Transcribe the data that follows precisely, omitting nothing.

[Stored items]
>>

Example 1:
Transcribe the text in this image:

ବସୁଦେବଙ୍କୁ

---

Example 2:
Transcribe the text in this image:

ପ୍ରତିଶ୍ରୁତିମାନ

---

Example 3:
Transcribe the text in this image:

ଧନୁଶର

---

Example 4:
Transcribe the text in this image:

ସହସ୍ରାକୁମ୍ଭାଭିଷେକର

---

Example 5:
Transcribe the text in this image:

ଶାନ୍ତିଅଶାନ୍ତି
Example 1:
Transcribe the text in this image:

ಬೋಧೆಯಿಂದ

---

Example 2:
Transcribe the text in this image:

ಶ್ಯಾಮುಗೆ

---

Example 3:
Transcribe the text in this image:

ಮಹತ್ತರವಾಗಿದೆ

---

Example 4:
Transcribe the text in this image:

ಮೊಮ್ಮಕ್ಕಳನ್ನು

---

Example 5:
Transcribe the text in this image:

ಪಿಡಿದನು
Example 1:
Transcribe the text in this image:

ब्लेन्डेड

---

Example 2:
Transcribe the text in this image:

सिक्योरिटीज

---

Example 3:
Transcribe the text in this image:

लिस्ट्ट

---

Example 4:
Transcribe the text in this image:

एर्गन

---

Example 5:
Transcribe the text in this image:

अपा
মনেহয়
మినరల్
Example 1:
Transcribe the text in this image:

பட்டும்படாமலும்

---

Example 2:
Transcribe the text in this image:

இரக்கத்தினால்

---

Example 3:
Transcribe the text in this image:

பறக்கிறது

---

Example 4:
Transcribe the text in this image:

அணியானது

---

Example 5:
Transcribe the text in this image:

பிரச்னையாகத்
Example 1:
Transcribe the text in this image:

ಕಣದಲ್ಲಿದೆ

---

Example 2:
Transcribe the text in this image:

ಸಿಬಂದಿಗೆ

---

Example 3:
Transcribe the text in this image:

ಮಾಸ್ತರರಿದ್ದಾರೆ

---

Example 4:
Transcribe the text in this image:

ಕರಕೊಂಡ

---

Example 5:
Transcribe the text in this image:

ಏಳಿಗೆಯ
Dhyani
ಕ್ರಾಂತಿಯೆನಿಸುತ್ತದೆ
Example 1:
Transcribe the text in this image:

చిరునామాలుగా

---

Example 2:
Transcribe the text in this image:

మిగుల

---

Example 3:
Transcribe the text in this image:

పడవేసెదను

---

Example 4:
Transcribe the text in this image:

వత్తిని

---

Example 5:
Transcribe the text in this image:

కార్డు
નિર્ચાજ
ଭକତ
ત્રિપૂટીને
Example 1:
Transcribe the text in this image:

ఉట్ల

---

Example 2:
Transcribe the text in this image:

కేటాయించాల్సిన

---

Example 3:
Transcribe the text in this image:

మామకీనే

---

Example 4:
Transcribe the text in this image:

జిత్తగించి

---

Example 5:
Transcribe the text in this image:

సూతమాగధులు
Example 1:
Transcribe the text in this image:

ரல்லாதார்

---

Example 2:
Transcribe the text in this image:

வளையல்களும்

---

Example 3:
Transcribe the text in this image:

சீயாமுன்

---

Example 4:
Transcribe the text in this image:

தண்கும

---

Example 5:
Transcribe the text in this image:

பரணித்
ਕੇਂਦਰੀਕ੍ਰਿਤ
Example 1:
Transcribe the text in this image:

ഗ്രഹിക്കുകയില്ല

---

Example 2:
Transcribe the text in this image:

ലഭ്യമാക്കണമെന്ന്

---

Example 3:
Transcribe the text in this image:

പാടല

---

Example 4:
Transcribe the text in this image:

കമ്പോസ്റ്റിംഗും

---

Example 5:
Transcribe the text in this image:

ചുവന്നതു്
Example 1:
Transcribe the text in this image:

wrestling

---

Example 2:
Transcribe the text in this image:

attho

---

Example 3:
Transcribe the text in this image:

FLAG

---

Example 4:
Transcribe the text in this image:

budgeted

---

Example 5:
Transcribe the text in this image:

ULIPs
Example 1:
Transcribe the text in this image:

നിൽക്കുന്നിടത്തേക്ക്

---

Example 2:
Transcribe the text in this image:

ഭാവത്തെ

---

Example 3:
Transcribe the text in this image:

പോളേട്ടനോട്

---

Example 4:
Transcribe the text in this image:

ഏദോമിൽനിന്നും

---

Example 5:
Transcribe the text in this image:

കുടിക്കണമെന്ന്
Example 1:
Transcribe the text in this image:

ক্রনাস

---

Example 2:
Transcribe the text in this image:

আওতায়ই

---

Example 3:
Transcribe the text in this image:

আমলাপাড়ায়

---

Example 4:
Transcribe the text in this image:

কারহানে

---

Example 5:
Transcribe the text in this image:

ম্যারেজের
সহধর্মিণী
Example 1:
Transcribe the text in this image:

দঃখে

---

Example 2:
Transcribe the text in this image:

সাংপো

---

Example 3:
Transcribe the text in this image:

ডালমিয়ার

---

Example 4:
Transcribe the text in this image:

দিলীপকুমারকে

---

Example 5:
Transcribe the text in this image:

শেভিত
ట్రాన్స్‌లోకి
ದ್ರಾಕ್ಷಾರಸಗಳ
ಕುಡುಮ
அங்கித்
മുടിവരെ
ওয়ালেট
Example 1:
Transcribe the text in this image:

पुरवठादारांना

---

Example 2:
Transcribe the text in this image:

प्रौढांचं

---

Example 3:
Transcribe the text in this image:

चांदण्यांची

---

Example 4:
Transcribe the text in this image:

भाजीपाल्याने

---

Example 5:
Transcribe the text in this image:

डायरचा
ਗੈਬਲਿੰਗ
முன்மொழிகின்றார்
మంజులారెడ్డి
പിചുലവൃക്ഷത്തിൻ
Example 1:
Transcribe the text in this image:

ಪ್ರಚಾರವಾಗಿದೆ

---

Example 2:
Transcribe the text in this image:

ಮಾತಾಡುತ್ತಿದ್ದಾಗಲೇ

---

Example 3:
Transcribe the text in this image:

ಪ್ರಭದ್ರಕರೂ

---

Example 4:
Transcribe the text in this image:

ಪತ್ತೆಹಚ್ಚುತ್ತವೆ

<<

Response box:
Example 1:
Transcribe the text in this image:

ବସୁଦେବଙ୍କୁ

---

Example 2:
Transcribe the text in this image:

ପ୍ରତିଶ୍ରୁତିମାନ

---

Example 3:
Transcribe the text in this image:

ଧନୁଶର

---

Example 4:
Transcribe the text in this image:

ସହସ୍ରାକୁମ୍ଭାଭିଷେକର

---

Example 5:
Transcribe the text in this image:

ଶାନ୍ତିଅଶାନ୍ତି
Example 1:
Transcribe the text in this image:

ಬೋಧೆಯಿಂದ

---

Example 2:
Transcribe the text in this image:

ಶ್ಯಾಮುಗೆ

---

Example 3:
Transcribe the text in this image:

ಮಹತ್ತರವಾಗಿದೆ

---

Example 4:
Transcribe the text in this image:

ಮೊಮ್ಮಕ್ಕಳನ್ನು

---

Example 5:
Transcribe the text in this image:

ಪಿಡಿದನು
Example 1:
Transcribe the text in this image:

ब्लेन्डेड

---

Example 2:
Transcribe the text in this image:

सिक्योरिटीज

---

Example 3:
Transcribe the text in this image:

लिस्ट्ट

---

Example 4:
Transcribe the text in this image:

एर्गन

---

Example 5:
Transcribe the text in this image:

अपा
মনেহয়
మినరల్
Example 1:
Transcribe the text in this image:

பட்டும்படாமலும்

---

Example 2:
Transcribe the text in this image:

இரக்கத்தினால்

---

Example 3:
Transcribe the text in this image:

பறக்கிறது

---

Example 4:
Transcribe the text in this image:

அணியானது

---

Example 5:
Transcribe the text in this image:

பிரச்னையாகத்
Example 1:
Transcribe the text in this image:

ಕಣದಲ್ಲಿದೆ

---

Example 2:
Transcribe the text in this image:

ಸಿಬಂದಿಗೆ

---

Example 3:
Transcribe the text in this image:

ಮಾಸ್ತರರಿದ್ದಾರೆ

---

Example 4:
Transcribe the text in this image:

ಕರಕೊಂಡ

---

Example 5:
Transcribe the text in this image:

ಏಳಿಗೆಯ
Dhyani
ಕ್ರಾಂತಿಯೆನಿಸುತ್ತದೆ
Example 1:
Transcribe the text in this image:

చిరునామాలుగా

---

Example 2:
Transcribe the text in this image:

మిగుల

---

Example 3:
Transcribe the text in this image:

పడవేసెదను

---

Example 4:
Transcribe the text in this image:

వత్తిని

---

Example 5:
Transcribe the text in this image:

కార్డు
નિર્ચાજ
ଭକତ
ત્રિપૂટીને
Example 1:
Transcribe the text in this image:

ఉట్ల

---

Example 2:
Transcribe the text in this image:

కేటాయించాల్సిన

---

Example 3:
Transcribe the text in this image:

మామకీనే

---

Example 4:
Transcribe the text in this image:

జిత్తగించి

---

Example 5:
Transcribe the text in this image:

సూతమాగధులు
Example 1:
Transcribe the text in this image:

ரல்லாதார்

---

Example 2:
Transcribe the text in this image:

வளையல்களும்

---

Example 3:
Transcribe the text in this image:

சீயாமுன்

---

Example 4:
Transcribe the text in this image:

தண்கும

---

Example 5:
Transcribe the text in this image:

பரணித்
ਕੇਂਦਰੀਕ੍ਰਿਤ
Example 1:
Transcribe the text in this image:

ഗ്രഹിക്കുകയില്ല

---

Example 2:
Transcribe the text in this image:

ലഭ്യമാക്കണമെന്ന്

---

Example 3:
Transcribe the text in this image:

പാടല

---

Example 4:
Transcribe the text in this image:

കമ്പോസ്റ്റിംഗും

---

Example 5:
Transcribe the text in this image:

ചുവന്നതു്
Example 1:
Transcribe the text in this image:

wrestling

---

Example 2:
Transcribe the text in this image:

attho

---

Example 3:
Transcribe the text in this image:

FLAG

---

Example 4:
Transcribe the text in this image:

budgeted

---

Example 5:
Transcribe the text in this image:

ULIPs
Example 1:
Transcribe the text in this image:

നിൽക്കുന്നിടത്തേക്ക്

---

Example 2:
Transcribe the text in this image:

ഭാവത്തെ

---

Example 3:
Transcribe the text in this image:

പോളേട്ടനോട്

---

Example 4:
Transcribe the text in this image:

ഏദോമിൽനിന്നും

---

Example 5:
Transcribe the text in this image:

കുടിക്കണമെന്ന്
Example 1:
Transcribe the text in this image:

ক্রনাস

---

Example 2:
Transcribe the text in this image:

আওতায়ই

---

Example 3:
Transcribe the text in this image:

আমলাপাড়ায়

---

Example 4:
Transcribe the text in this image:

কারহানে

---

Example 5:
Transcribe the text in this image:

ম্যারেজের
সহধর্মিণী
Example 1:
Transcribe the text in this image:

দঃখে

---

Example 2:
Transcribe the text in this image:

সাংপো

---

Example 3:
Transcribe the text in this image:

ডালমিয়ার

---

Example 4:
Transcribe the text in this image:

দিলীপকুমারকে

---

Example 5:
Transcribe the text in this image:

শেভিত
ట్రాన్స్‌లోకి
ದ್ರಾಕ್ಷಾರಸಗಳ
ಕುಡುಮ
அங்கித்
മുടിവരെ
ওয়ালেট
Example 1:
Transcribe the text in this image:

पुरवठादारांना

---

Example 2:
Transcribe the text in this image:

प्रौढांचं

---

Example 3:
Transcribe the text in this image:

चांदण्यांची

---

Example 4:
Transcribe the text in this image:

भाजीपाल्याने

---

Example 5:
Transcribe the text in this image:

डायरचा
ਗੈਬਲਿੰਗ
முன்மொழிகின்றார்
మంజులారెడ్డి
പിചുലവൃക്ഷത്തിൻ
Example 1:
Transcribe the text in this image:

ಪ್ರಚಾರವಾಗಿದೆ

---

Example 2:
Transcribe the text in this image:

ಮಾತಾಡುತ್ತಿದ್ದಾಗಲೇ

---

Example 3:
Transcribe the text in this image:

ಪ್ರಭದ್ರಕರೂ

---

Example 4:
Transcribe the text in this image:

ಪತ್ತೆಹಚ್ಚುತ್ತವೆ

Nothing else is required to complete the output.